What is being asked: Copy, word for word, the line containing "ring mcp: (405, 273)" and each line that follows it in the entries below; pictures do not belong in the copy.

______________________________

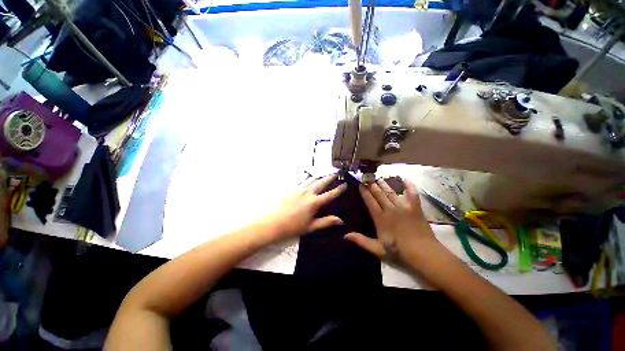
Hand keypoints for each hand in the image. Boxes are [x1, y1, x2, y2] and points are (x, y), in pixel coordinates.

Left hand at [262, 174, 346, 240]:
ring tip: (324, 173)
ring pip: (311, 179)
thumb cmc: (293, 227)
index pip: (330, 194)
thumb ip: (326, 222)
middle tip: (335, 172)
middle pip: (321, 183)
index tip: (344, 184)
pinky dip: (307, 177)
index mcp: (314, 202)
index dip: (338, 189)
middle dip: (329, 178)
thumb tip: (341, 220)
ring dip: (319, 176)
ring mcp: (298, 189)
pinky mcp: (290, 188)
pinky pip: (301, 180)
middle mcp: (308, 193)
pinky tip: (308, 175)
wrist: (273, 223)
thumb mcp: (311, 227)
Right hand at [344, 178, 440, 262]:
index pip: (370, 201)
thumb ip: (361, 241)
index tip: (360, 184)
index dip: (364, 192)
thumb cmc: (399, 252)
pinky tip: (405, 179)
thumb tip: (345, 236)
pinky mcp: (415, 208)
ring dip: (384, 184)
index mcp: (381, 218)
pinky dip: (409, 186)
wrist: (424, 253)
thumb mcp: (377, 249)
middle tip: (367, 177)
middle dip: (372, 185)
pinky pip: (412, 194)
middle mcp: (391, 209)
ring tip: (379, 178)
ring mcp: (404, 207)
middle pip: (379, 194)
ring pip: (392, 192)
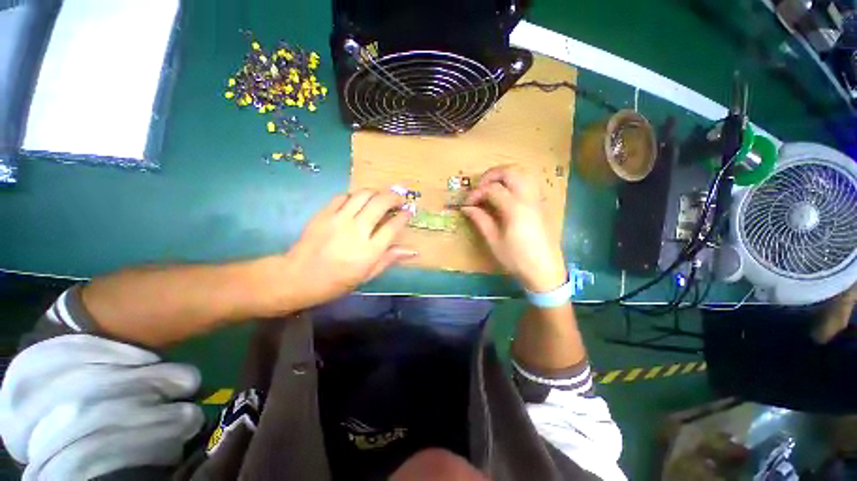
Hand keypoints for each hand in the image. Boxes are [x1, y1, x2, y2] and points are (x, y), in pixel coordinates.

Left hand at [282, 190, 415, 307]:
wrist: (298, 277)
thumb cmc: (337, 282)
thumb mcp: (367, 275)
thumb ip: (390, 259)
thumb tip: (413, 250)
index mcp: (369, 251)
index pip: (393, 226)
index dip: (404, 216)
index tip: (409, 211)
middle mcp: (357, 231)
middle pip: (380, 204)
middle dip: (394, 197)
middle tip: (399, 199)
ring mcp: (339, 220)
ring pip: (363, 195)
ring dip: (376, 192)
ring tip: (381, 197)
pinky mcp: (324, 213)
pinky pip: (343, 196)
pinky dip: (355, 195)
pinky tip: (358, 201)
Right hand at [462, 165, 566, 291]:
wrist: (545, 270)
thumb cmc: (517, 259)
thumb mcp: (494, 241)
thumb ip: (481, 220)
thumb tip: (466, 207)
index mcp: (515, 208)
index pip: (492, 189)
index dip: (476, 193)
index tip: (466, 203)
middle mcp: (528, 198)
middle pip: (510, 172)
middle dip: (490, 175)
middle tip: (479, 187)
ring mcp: (537, 199)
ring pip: (523, 172)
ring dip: (505, 174)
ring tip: (492, 187)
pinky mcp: (541, 204)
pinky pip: (529, 182)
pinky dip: (516, 180)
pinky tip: (507, 194)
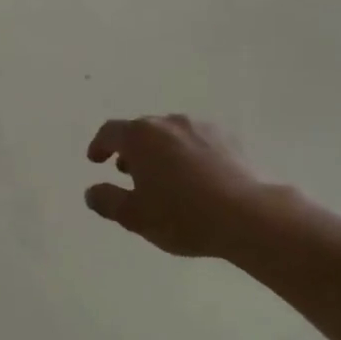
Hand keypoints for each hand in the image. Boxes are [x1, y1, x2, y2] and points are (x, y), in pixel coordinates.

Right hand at [84, 115, 270, 258]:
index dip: (99, 145)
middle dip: (130, 149)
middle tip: (128, 172)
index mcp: (140, 137)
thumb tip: (92, 191)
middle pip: (141, 130)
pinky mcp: (228, 138)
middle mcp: (168, 123)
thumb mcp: (135, 217)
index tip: (96, 161)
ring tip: (162, 176)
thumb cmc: (183, 216)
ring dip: (159, 151)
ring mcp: (201, 127)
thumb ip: (107, 201)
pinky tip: (194, 177)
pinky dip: (186, 154)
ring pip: (170, 134)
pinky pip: (196, 141)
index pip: (110, 132)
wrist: (248, 215)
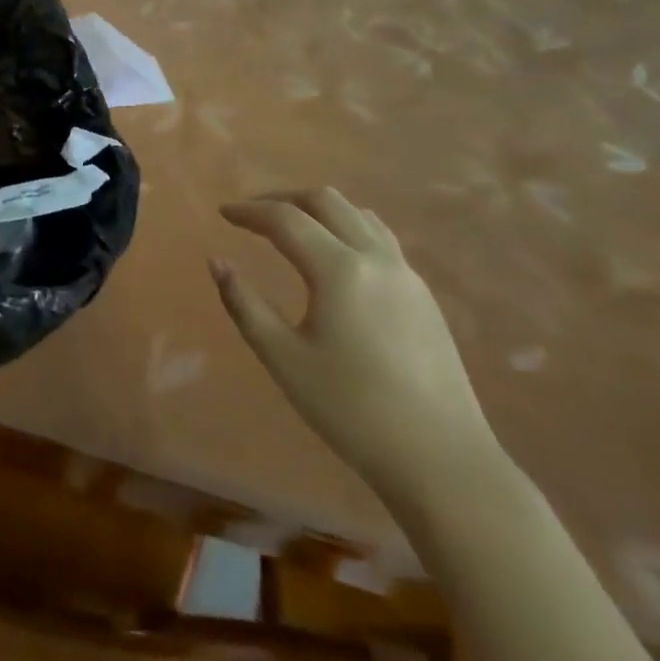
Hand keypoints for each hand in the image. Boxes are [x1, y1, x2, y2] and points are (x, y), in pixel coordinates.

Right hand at [210, 187, 499, 504]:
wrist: (442, 461)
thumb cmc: (352, 411)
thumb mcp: (284, 359)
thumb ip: (245, 305)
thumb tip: (217, 262)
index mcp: (339, 270)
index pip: (285, 219)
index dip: (249, 212)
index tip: (223, 213)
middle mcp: (375, 258)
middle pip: (325, 201)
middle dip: (283, 199)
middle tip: (252, 215)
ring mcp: (405, 273)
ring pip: (357, 213)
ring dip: (318, 208)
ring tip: (291, 226)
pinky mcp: (422, 294)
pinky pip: (379, 236)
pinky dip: (346, 226)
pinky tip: (334, 254)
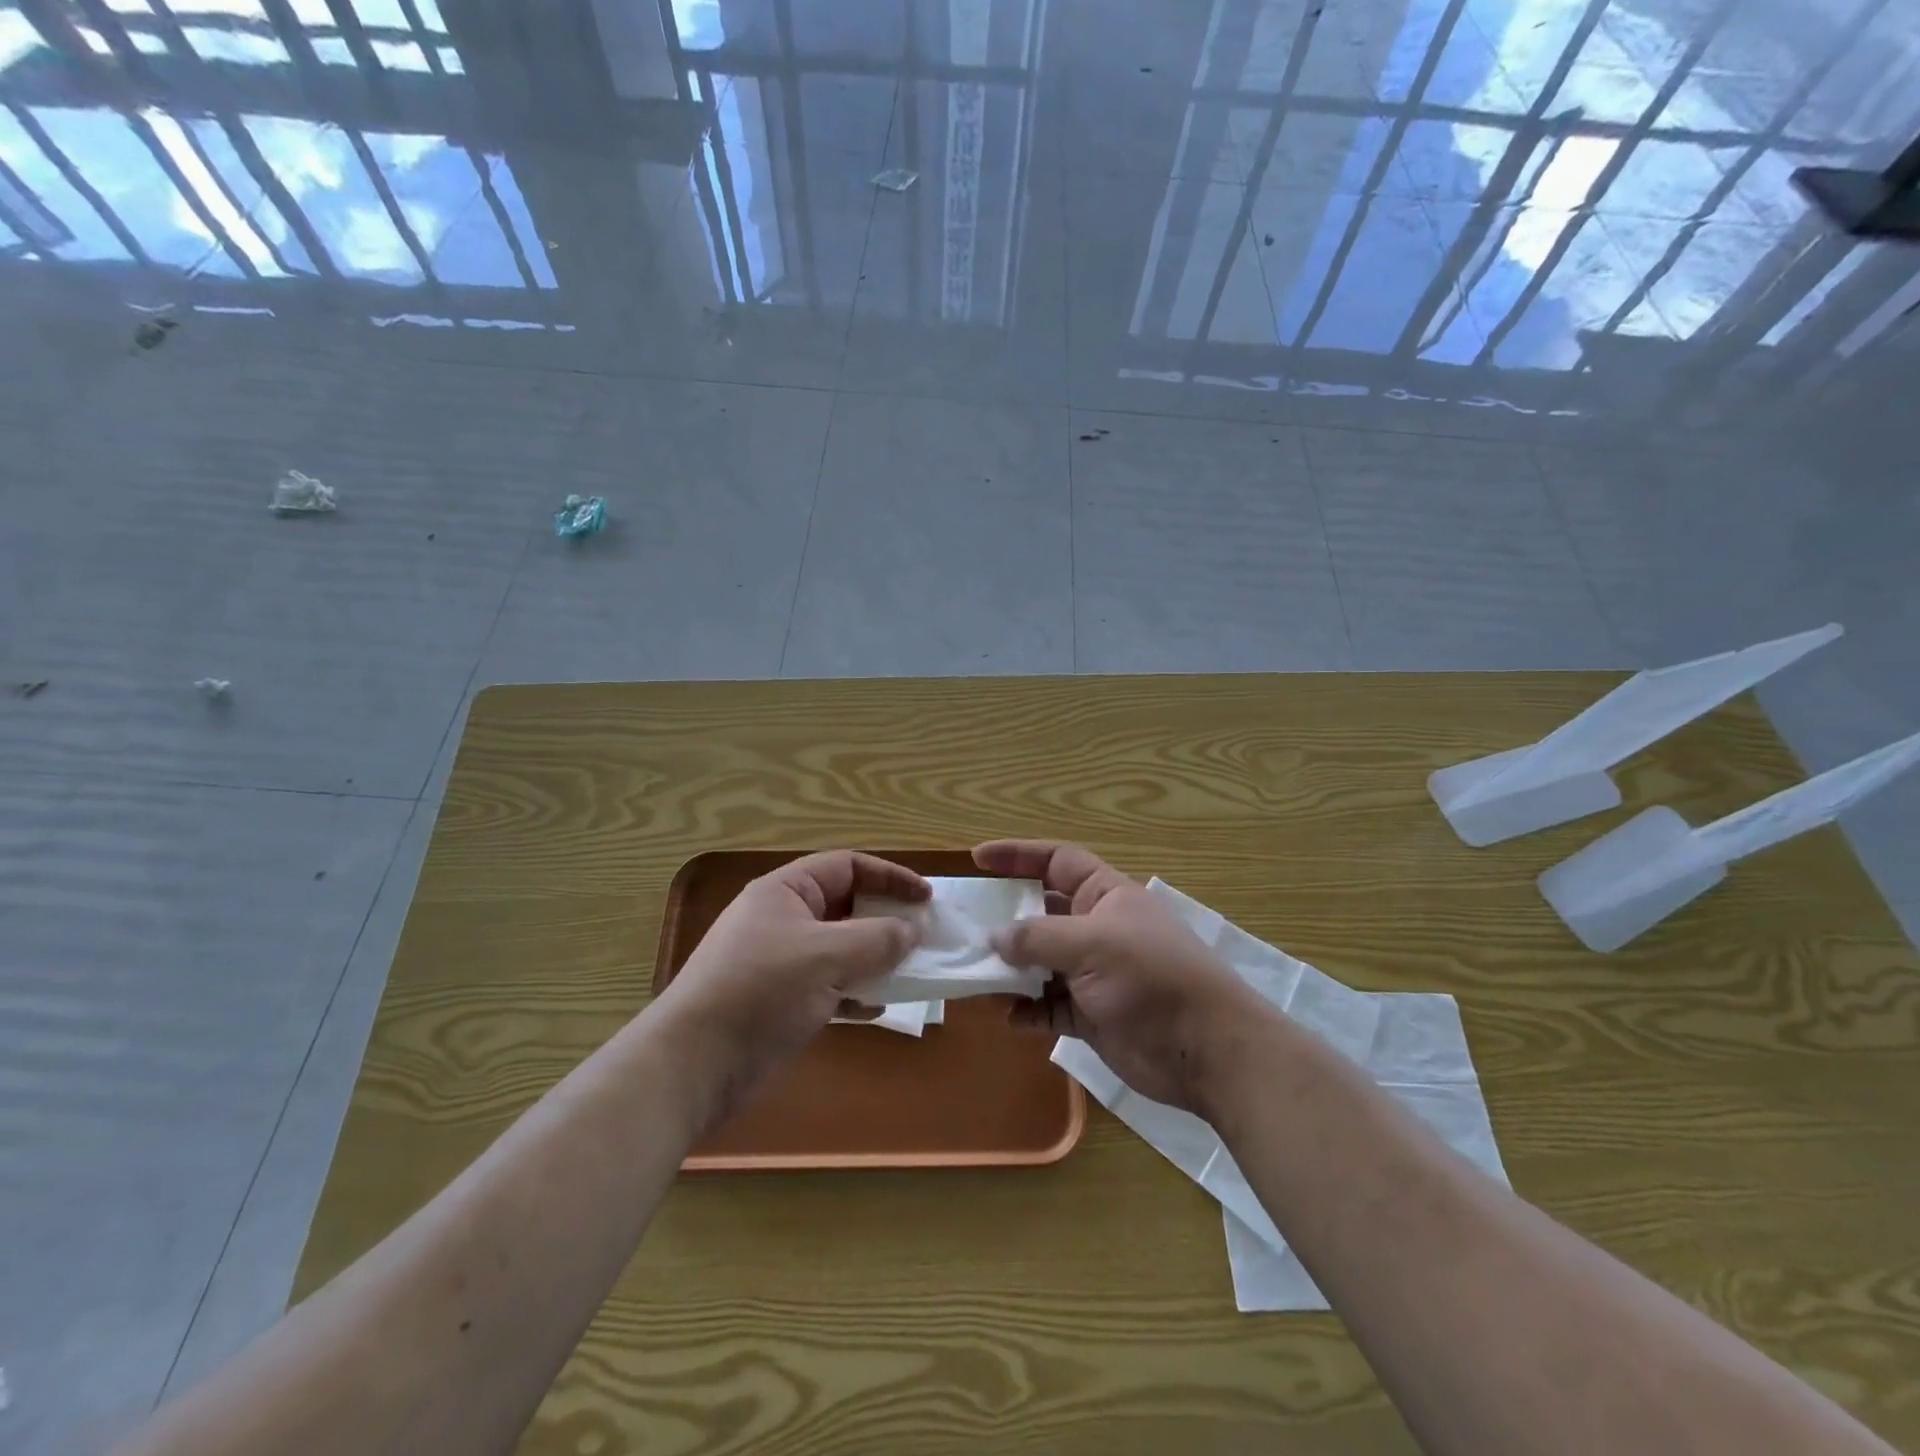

______________________________

Task output:
ring mcp: (405, 273)
ring pip: (357, 213)
ring dip: (318, 208)
ring tip: (291, 226)
pinky mcp: (422, 294)
pinky pip: (379, 236)
pinky dip: (346, 226)
pinky tip: (334, 254)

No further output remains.